Since 2013, “itchy dog” clinical visits have increased 50 percent, with 7.5 million dogs diagnosed with pruritus (itch) in 2019 alone, Zoetis says.
“The top four reasons pet owners bring their dogs in for veterinary visits today are because of skin-related issues such as allergies, ear infections, lumps or bumps, and skin infections,” says Andrew Hillier, BVSc, MANZCVS (canine medicine), Diplomate ACVD, director of dermatology medical strategy at Zoetis.

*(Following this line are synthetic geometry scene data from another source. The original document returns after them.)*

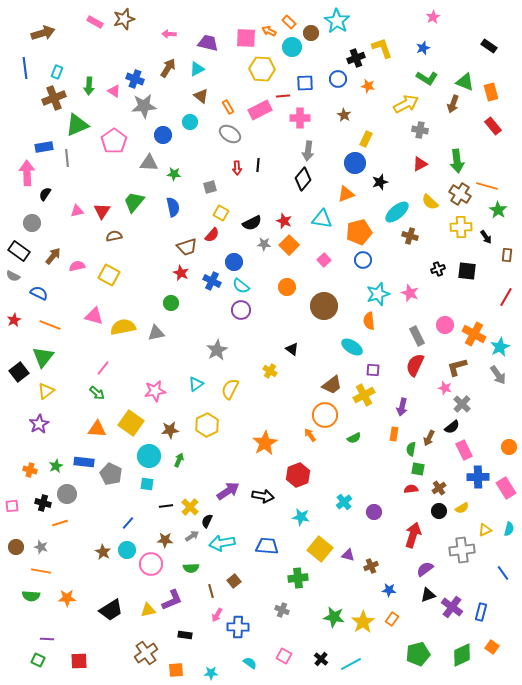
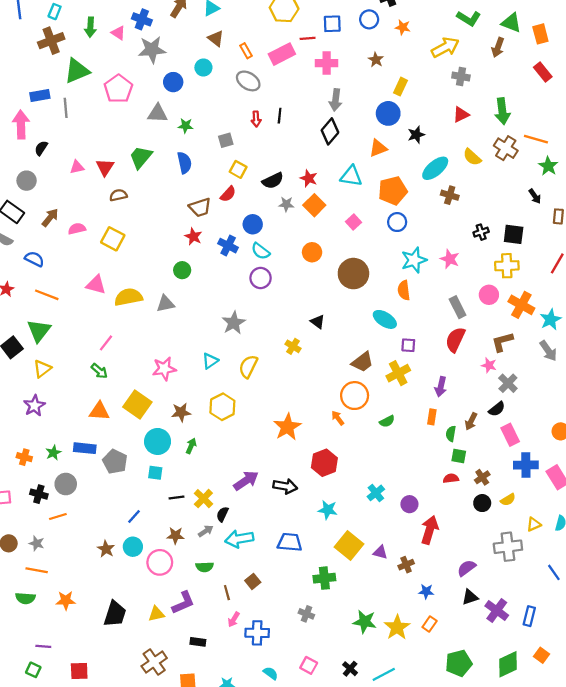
yellow cross: (461, 227) -> (507, 266), moved
red arrow: (413, 535) -> (430, 530), moved
black trapezoid: (111, 610) -> (115, 614), turned -40

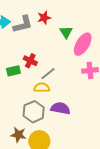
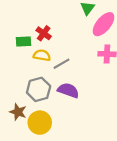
gray line: (48, 74) -> (61, 64), moved
yellow semicircle: (42, 88) -> (42, 55), moved

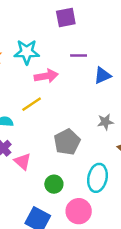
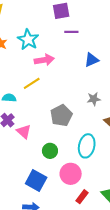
cyan star: (27, 52) -> (28, 40), turned 30
purple line: (79, 56) -> (71, 32), moved

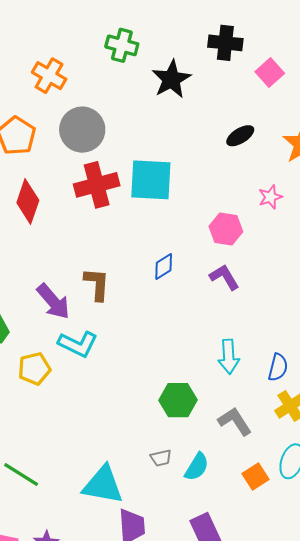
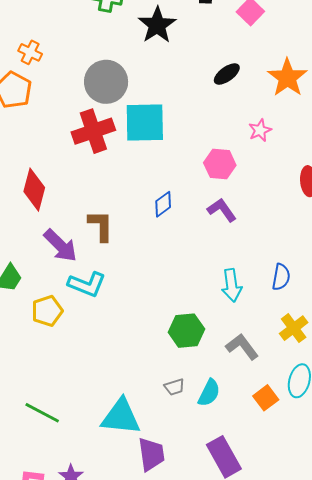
orange cross: (49, 76) -> (30, 52), moved, size x0.7
gray circle: (82, 130) -> (106, 82), moved
red diamond: (28, 201) -> (34, 190), moved
blue semicircle: (278, 367) -> (281, 277), moved

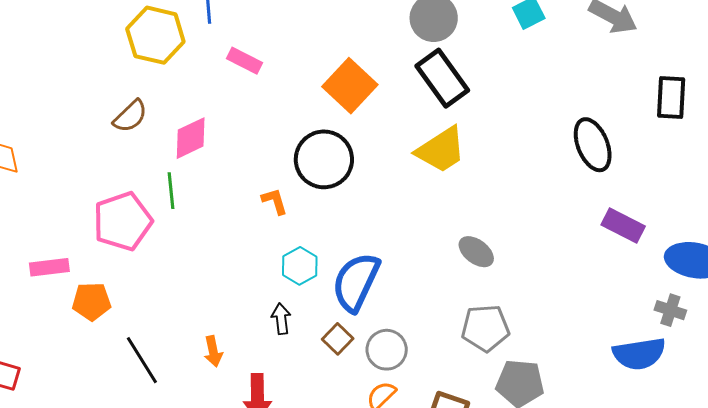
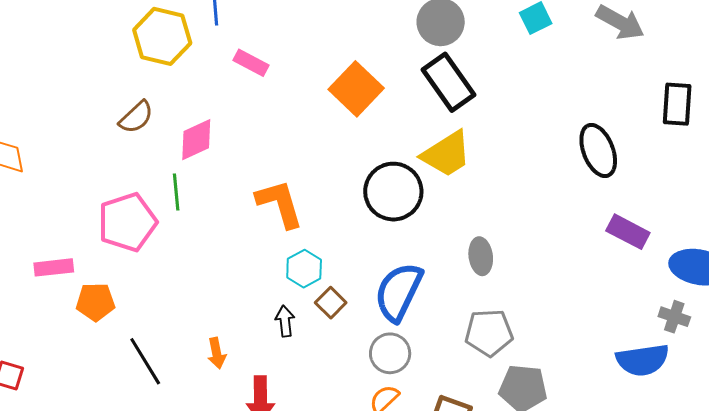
black circle: (324, 159) -> (393, 192), moved
orange L-shape: (275, 201) -> (280, 204), size x1.8
gray ellipse: (476, 252) -> (481, 256), turned 45
blue semicircle: (356, 282) -> (399, 292), moved
brown square: (338, 339) -> (331, 303), moved

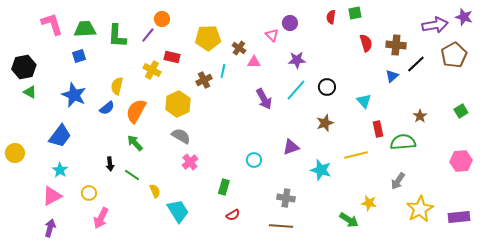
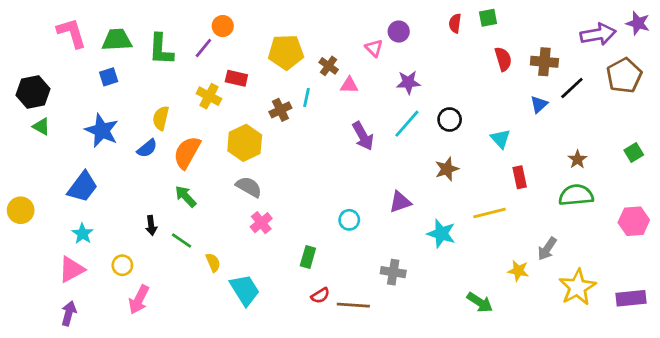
green semicircle: (403, 142) -> (576, 195), moved
yellow star: (369, 203) -> (518, 271), moved
brown line: (281, 226) -> (353, 305), moved

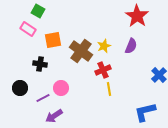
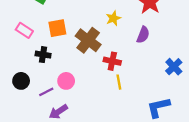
pink rectangle: (28, 29) -> (24, 30), moved
yellow star: (104, 46) -> (113, 18), moved
red cross: (103, 70) -> (112, 61), turned 35

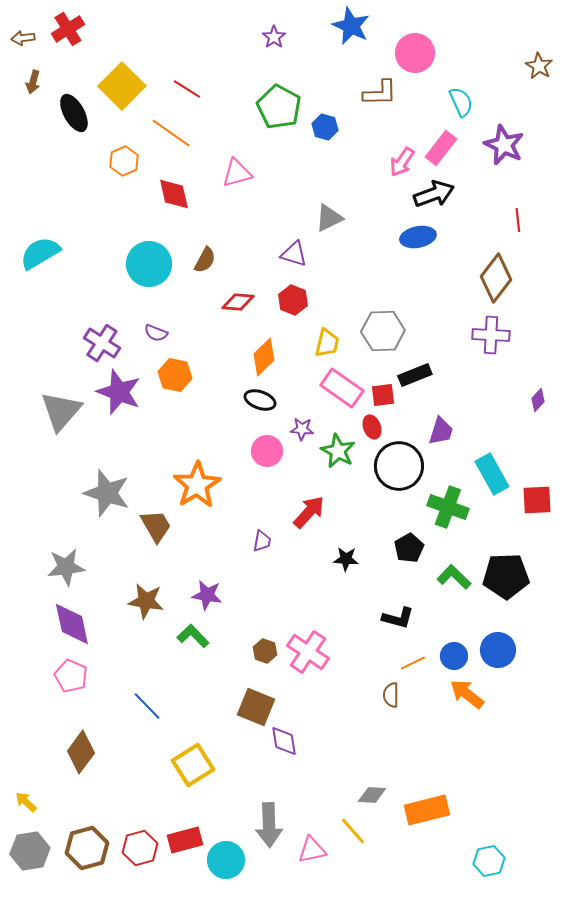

Skin allergies, which are typically caused by infection, parasites, or as a reaction to fleas, food, or environmental factors, can get in the way of everyday activities, Zoetis says. To help treat them, veterinarians should ask clients to observe and report common signs of skin allergies (e.g. excessive licking, chewing, biting or scratching, foot chewing, hair loss, recurrent ear problems, redness of skin, body odor). This can help establish a diagnosis and the best treatment option available, according to Zoetis.
“By helping pet owners understand and overcome skin allergies and encouraging routine veterinary care, we can help life get back to normal for many families,” Dr. Hiller says.